I've tried to keep these blog posts pretty optimistic and upbeat, and to be fair, that's not too hard to do here if you look for the right things. Until last night, I would say that my service has been pretty idyllic. Ok fine, Peace Corps posted me to the hardest country that still accepts volunteers. All things considered, it hasn't been too difficult. Fine, little kids yell "Toubab" alot. And we did have a really fun indicent within our first few weeks at site, when I woke up in the middle of the night to find a strange man in my room in the middle of the night, stroking my leg. I wish that was as bad as it got here, and until yesterday, it was.
Last night, I was hanging out with my host family, just like any other night. My host sister, Aissata, was visiting us from Kaedi, where she lives these days with her husband and two babies. The girls and I did homework, and we were just sitting down to eat dinner. In Mauritania, meals are served around a large communal bowl. Before eating, everyone washes their hands in a "muskil", which is a pot that you use to pour water over your hands with a large tub beneath it to catch the water. Aissata was washing her hands just as my host brother, Alassane, walked over to sit down. I didn't hear what Aissata said to him. I just saw him wind up and hit her. Let's be clear. When I say "hit her", I mean he hit her so hard in the face that he knocked her across the yard. He must have had something in his hand, because she was literally airborne. Blood and teeth flew everywhere. Of course, it wasn't enough to hit her once. He went back for more as soon as he recovered his balance, pushing Rougi, my heavily pregant host sister, out of the way like a rag doll. We finally got enough bodies in between them to stop it, but not before a coal stove got knocked over, burning half of the people in the yard, or before every person in my family started hysterically crying. We got Aissata into Rougi's room, where she was screaming and lunging at Alassane so hard that it took 3 women to keep her from going after him with some blunt object in her hand. Alassane was outside, screaming about how she's a woman, and has to show him respect. I checked Aissata's mouth to make sure she still had some teeth left, and made sure her face didn't look fractured. Then I checked out Souadou, the youngest, who got pushed over the hot coals when the stove fell. The I went into my room and sobbed. I haven't cried like that in years.

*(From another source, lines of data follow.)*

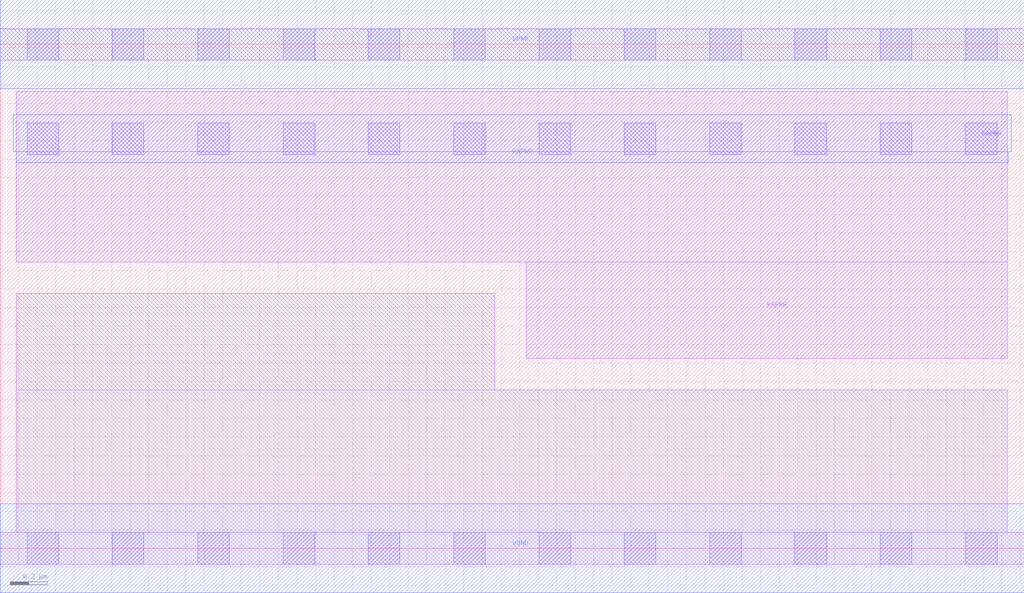
<source format=lef>
# Copyright 2020 The SkyWater PDK Authors
#
# Licensed under the Apache License, Version 2.0 (the "License");
# you may not use this file except in compliance with the License.
# You may obtain a copy of the License at
#
#     https://www.apache.org/licenses/LICENSE-2.0
#
# Unless required by applicable law or agreed to in writing, software
# distributed under the License is distributed on an "AS IS" BASIS,
# WITHOUT WARRANTIES OR CONDITIONS OF ANY KIND, either express or implied.
# See the License for the specific language governing permissions and
# limitations under the License.
#
# SPDX-License-Identifier: Apache-2.0

VERSION 5.7 ;
  NAMESCASESENSITIVE ON ;
  NOWIREEXTENSIONATPIN ON ;
  DIVIDERCHAR "/" ;
  BUSBITCHARS "[]" ;
UNITS
  DATABASE MICRONS 200 ;
END UNITS
MACRO sky130_fd_sc_hd__lpflow_decapkapwr_12
  CLASS CORE ;
  SOURCE USER ;
  FOREIGN sky130_fd_sc_hd__lpflow_decapkapwr_12 ;
  ORIGIN  0.000000  0.000000 ;
  SIZE  5.520000 BY  2.720000 ;
  SYMMETRY X Y R90 ;
  SITE unithd ;
  PIN KAPWR
    DIRECTION INOUT ;
    SHAPE ABUTMENT ;
    USE POWER ;
    PORT
      LAYER li1 ;
        RECT 0.085000 1.545000 5.430000 2.465000 ;
        RECT 2.835000 1.025000 5.430000 1.545000 ;
      LAYER mcon ;
        RECT 0.145000 2.125000 0.315000 2.295000 ;
        RECT 0.605000 2.125000 0.775000 2.295000 ;
        RECT 1.065000 2.125000 1.235000 2.295000 ;
        RECT 1.525000 2.125000 1.695000 2.295000 ;
        RECT 1.985000 2.125000 2.155000 2.295000 ;
        RECT 2.445000 2.125000 2.615000 2.295000 ;
        RECT 2.905000 2.125000 3.075000 2.295000 ;
        RECT 3.365000 2.125000 3.535000 2.295000 ;
        RECT 3.825000 2.125000 3.995000 2.295000 ;
        RECT 4.285000 2.125000 4.455000 2.295000 ;
        RECT 4.745000 2.125000 4.915000 2.295000 ;
        RECT 5.205000 2.125000 5.375000 2.295000 ;
    END
    PORT
      LAYER met1 ;
        RECT 0.070000 2.140000 5.450000 2.340000 ;
        RECT 0.085000 2.080000 5.435000 2.140000 ;
    END
  END KAPWR
  PIN VGND
    DIRECTION INOUT ;
    SHAPE ABUTMENT ;
    USE GROUND ;
    PORT
      LAYER met1 ;
        RECT 0.000000 -0.240000 5.520000 0.240000 ;
    END
  END VGND
  PIN VPWR
    DIRECTION INOUT ;
    SHAPE ABUTMENT ;
    USE POWER ;
    PORT
      LAYER met1 ;
        RECT 0.000000 2.480000 5.520000 2.960000 ;
    END
  END VPWR
  OBS
    LAYER li1 ;
      RECT 0.000000 -0.085000 5.520000 0.085000 ;
      RECT 0.000000  2.635000 5.520000 2.805000 ;
      RECT 0.085000  0.085000 5.430000 0.855000 ;
      RECT 0.085000  0.855000 2.665000 1.375000 ;
    LAYER mcon ;
      RECT 0.145000 -0.085000 0.315000 0.085000 ;
      RECT 0.145000  2.635000 0.315000 2.805000 ;
      RECT 0.605000 -0.085000 0.775000 0.085000 ;
      RECT 0.605000  2.635000 0.775000 2.805000 ;
      RECT 1.065000 -0.085000 1.235000 0.085000 ;
      RECT 1.065000  2.635000 1.235000 2.805000 ;
      RECT 1.525000 -0.085000 1.695000 0.085000 ;
      RECT 1.525000  2.635000 1.695000 2.805000 ;
      RECT 1.985000 -0.085000 2.155000 0.085000 ;
      RECT 1.985000  2.635000 2.155000 2.805000 ;
      RECT 2.445000 -0.085000 2.615000 0.085000 ;
      RECT 2.445000  2.635000 2.615000 2.805000 ;
      RECT 2.905000 -0.085000 3.075000 0.085000 ;
      RECT 2.905000  2.635000 3.075000 2.805000 ;
      RECT 3.365000 -0.085000 3.535000 0.085000 ;
      RECT 3.365000  2.635000 3.535000 2.805000 ;
      RECT 3.825000 -0.085000 3.995000 0.085000 ;
      RECT 3.825000  2.635000 3.995000 2.805000 ;
      RECT 4.285000 -0.085000 4.455000 0.085000 ;
      RECT 4.285000  2.635000 4.455000 2.805000 ;
      RECT 4.745000 -0.085000 4.915000 0.085000 ;
      RECT 4.745000  2.635000 4.915000 2.805000 ;
      RECT 5.205000 -0.085000 5.375000 0.085000 ;
      RECT 5.205000  2.635000 5.375000 2.805000 ;
  END
END sky130_fd_sc_hd__lpflow_decapkapwr_12

</source>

I know that women get treated like dirt in this country most of the time. I am reminded of it daily, when every man I meet tells me that I should marry him, or asks me for "english lessons", aka. to sleep with him. No matter how idiotic and lazy men can be here, they can do no wrong. They are born with silver spoons shoved up their orifices, and they get treated like gold throughout their lives. The men in my host family get twice the amount of food as the women do, even though it's the women that are working all day. Your average Pulaar man spends his day sitting under a tree sleeping. Women are viewed as stupid, petty, and less than second- class citizens. Your average Mauritanian girl will be married by age 15 to a man twice her age. If she was allowed to go to school at all, she usually has to give up her studies by 9th grade, when her family forces her to get married. This brand of Islam allows beating your wife if she is disobedient, so in all likelihood, she will experience domestic violence many times throughout her life. I know all these things. I get condescending attitudes everyday from men, I fight like hell to keep my girls in school, and I do what I can to boost their self- esteem along the way.
I know all of these things in the back of my head, but this is the first time I had experienced in first hand. I've had many of my girls come to school with black eyes, but this was the first time I saw the sheer violence of it, and the first time I saw it happen to someone I love. Aissata is intelligent, confident, and has a good heart. She is easily one of my closest friends here, and the person that I feel like I relate to best. Seeing her get beat up last night was the hardest thing I have ever experienced. It was so much worse a half hour later. I was still crying in my room, and Kadia, my host mom, and Aissata came in to check on me. Aissata, with a swollen face and missing teeth, laughed and told me that it was HER fault, that she shouldn't have made fun of Alassane. She said it was nothing. I screamed, "NO, THIS IS NOT NOTHING. In America, he'd already be in prison." My host mom laughed and said that this is "our way".
I love this country. I love it, but it makes me ill. How can this happen? How can anyone let this happen? What kind of sick moron hits his sister like that? And what kind of society allows it? I can't condone it, and I will not. I pray that Mauritanian women stand up, and they fight. I hope they fight like hell, and keep fighting. For my part, I will never forget last night. I will never forget the way that Aissata looked as I checked her over after we got Alassane away from her. And I will never forget that these girls, my girls, deal with this everyday. I don't know what I can do, other than what I am already doing. I try to educate these kids in a responsible way, keeping equality in my classroom, and building up the girls when I can. Is it enough? No. For the first time in my service, I am rendered speechless, useless. And my heart? Broken.